Such a power supply device may be equipped with multiple battery packages, and comprises an inverter which converts the power of the battery packages to AC power, to power the electric tool or charge its battery pack. The battery packages are installed in the battery power station by means of a slide rail, and are connected to each other by leads. The battery power station further comprises a cooling system, wherein a louvre is arranged at one end of the battery power station as an air inlet and outlet, and a fan is located at the air inlet, drawing air from the outside environment into the battery power station; the air circulates inside the battery power station along a U-shaped path from the inlet, and then flows out through the outlet at the same end. The battery power station further comprises a control panel, on which are arranged multiple functional features, such as a switch button, an AC output panel, an AC output button, a circuit breaker, a Bluetooth button, an LED task indicator light, an LED task indicator light button, an LCD backlight button, a parallel port, etc.
The present invention discloses a modular charging device, comprising a housing, at least one battery package socket located on the housing, and a PCB located in the housing, the at least one battery package socket being located at one or two sides of the PCB, at least one battery package being electrically connectable into the at least one battery package socket in a plug-in manner, and the battery package socket comprising a battery package insertion slot extending inwards from the housing to the PCB.
According to an embodiment of the present invention, each side of the PCB comprises at least one set of wiring lugs, the at least one battery package being correspondingly electrically connected to the at least one set of wiring lugs.
According to an embodiment of the present invention, the battery package insertion slot is a columnar insertion slot, and the battery package socket further comprises: a first sunken part, sunk inwards from the housing; and a second sunken part, sunk from the first sunken part to connect to the battery package insertion slot.
According to an embodiment of the present invention, each side of the PCB comprises at least one spring correspondingly electrically connected between the PCB and the at least one battery package.
According to an embodiment of the present invention, each of the at least one battery package comprises a columnar member, the columnar member comprising multiple electric terminals which are correspondingly electrically connected to each set of wiring lugs in the at least one set of wiring lugs.
According to an embodiment of the present invention, a second PCB spaced apart from the PCB is provided in the housing, the second PCB being provided with at least one hole for the battery package insertion slot to pass through.
According to an embodiment of the present invention, the modular charging device further comprises at least one slot disposed at the bottom of the housing, the at least one slot leading to the PCB.
According to an embodiment of the present invention, the modular charging device further comprises a control panel with a USB-C charging port provided thereon.
According to an embodiment of the present invention, each side of the PCB is electrically connected to the same number of battery packages.
According to an embodiment of the present invention, an inverter is mounted on the second PCB.
The present invention discloses a cooling structure for a modular charging device, the modular charging device comprising a housing, at least one battery package socket located on the housing, a fan, and a first PCB and a second PCB located in the housing, the cooling structure comprising an air inlet disposed at one end of the housing, an air outlet at another end, and a pathway between the first PCB and the second PCB, the fan causing an airflow to flow through the pathway.
According to an embodiment of the present invention, a high-heat-generating component is disposed in the pathway between the first PCB and the second PCB.
According to an embodiment of the present invention, a heat sink is provided on at least one of the first PCB and the second PCB, the heat sink being arranged perpendicular to the pathway.

○ ○ ○ ○ ○ ○ ○

• Assignment A:
Copy out the rows from the line containing "weiterlesen" through the line containing "Blitzer anschaffen – Abzocke der", both ends included, keeping each line unchanged.
• Assignment B:
Resume the patent text on the modular charging device, picking up right after its final sentence.
The patent text and the rows come from unrelated sources.

• Extracted entries:
○ ○ ○ ○ ○ ○ ○

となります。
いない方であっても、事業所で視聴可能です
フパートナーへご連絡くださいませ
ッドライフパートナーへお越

○ ○ ○ ○ ○ ○ ○

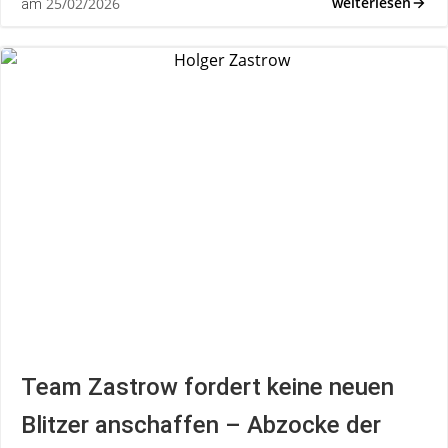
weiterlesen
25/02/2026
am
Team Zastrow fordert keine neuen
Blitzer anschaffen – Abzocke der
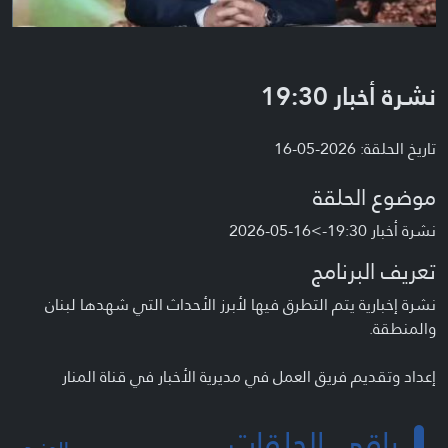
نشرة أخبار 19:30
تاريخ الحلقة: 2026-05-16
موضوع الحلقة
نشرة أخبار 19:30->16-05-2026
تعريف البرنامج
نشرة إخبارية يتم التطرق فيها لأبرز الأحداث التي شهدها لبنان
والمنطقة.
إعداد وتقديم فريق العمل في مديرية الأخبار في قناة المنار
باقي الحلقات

○ ○ ○ ○ ○ ○ ○

• Exercise answer A:
weiterlesen
25/02/2026
am
Team Zastrow fordert keine neuen
Blitzer anschaffen – Abzocke der

• Exercise answer B:
According to an embodiment of the present invention, a heat sink is provided on at least one of the first PCB and the second PCB, the heat sink being arranged parallel to the pathway.
According to an embodiment of the present invention, the fan is disposed in the pathway, or disposed close to an outlet or inlet of the pathway.
According to an embodiment of the present invention, the housing has a sidewall disposed parallel to the first PCB and the second PCB, and another pathway formed between the first PCB and the sidewall and between the second PCB and the sidewall.
According to an embodiment of the present invention, the fan (41) causes an airflow to flow through the pathway and the other pathway.
In the modular charging device according to the present invention, through the modular arrangement and the cooling channel formed thereby, the structure of the modular charging device is optimized, and the assembly method, method of use and control method thereof are simplified, such that the cooling efficiency thereof is increased, thus lowering the production cost. In addition, by providing battery package sockets on the housing, plug-in connection of battery packages is realized, facilitating detachable fitting of battery packages to the modular charging device, making the structure of the modular charging device more compact, and making the modular charging device versatile.
Reference labels: 100—modular charging device; 101—USB-C discharging port; 102—USB-A discharging port; 103—USB-C charging port; 104—slot; housing—110; 120—battery package socket; 121—battery package insertion slot; 122—first sunken part; 123—second sunken part; 20—battery package; 21—columnar member; 30—PCB; 31—inverter board; 32—wiring lug; 33—spring; 34—hole; 40—air intake mesh; 41—fan; 4—air exit window; 50—heat sink.
Preferred embodiments of the present invention are described in further detail below with reference to the accompanying drawings. The description below is exemplary, and does not limit the present invention; any other similar scenarios also fall within the scope of protection of the present invention.
The present invention relates to a modular charging device 100, which is similar to a battery power station and comprises a housing 110 and a handle disposed above the housing 110. By means of the handle, the modular charging device 100 can be lifted and carried to a work site. Thus, the modular charging device 100 is portable, and can charge appliances (e.g. electric tools) and devices (e.g. batteries or battery packs) in need of charging at the work site.
As shown in
The voltage that the modular charging device 100 is capable of outputting by means of these battery packages can vary, e.g. 18 V, 120 V and voltages therebetween, or voltages of other values. Of course, the modular charging device 100 may also output lower voltages or powers via USB ports on the control panel; for example, a USB-C PD port realizes a power of 45 W, and a USB-A port realizes a power of 12 W or 18 W.
A slot 104 is provided on one side at the bottom of the housing, and a slot 104 may also be correspondingly provided on the other side, the slots 104 leading to a PCB 30 (also called a first PCB) described below. The slots 104 are generally used in notebook computers, being fixedly connected to internal memory strips. In the present disclosure, the slots 104 and the PCB 30 may be used as firmware plug connectors of the modular charging device 100; external electric connections may be connected to the PCB 30 via the slots 104 to update firmware.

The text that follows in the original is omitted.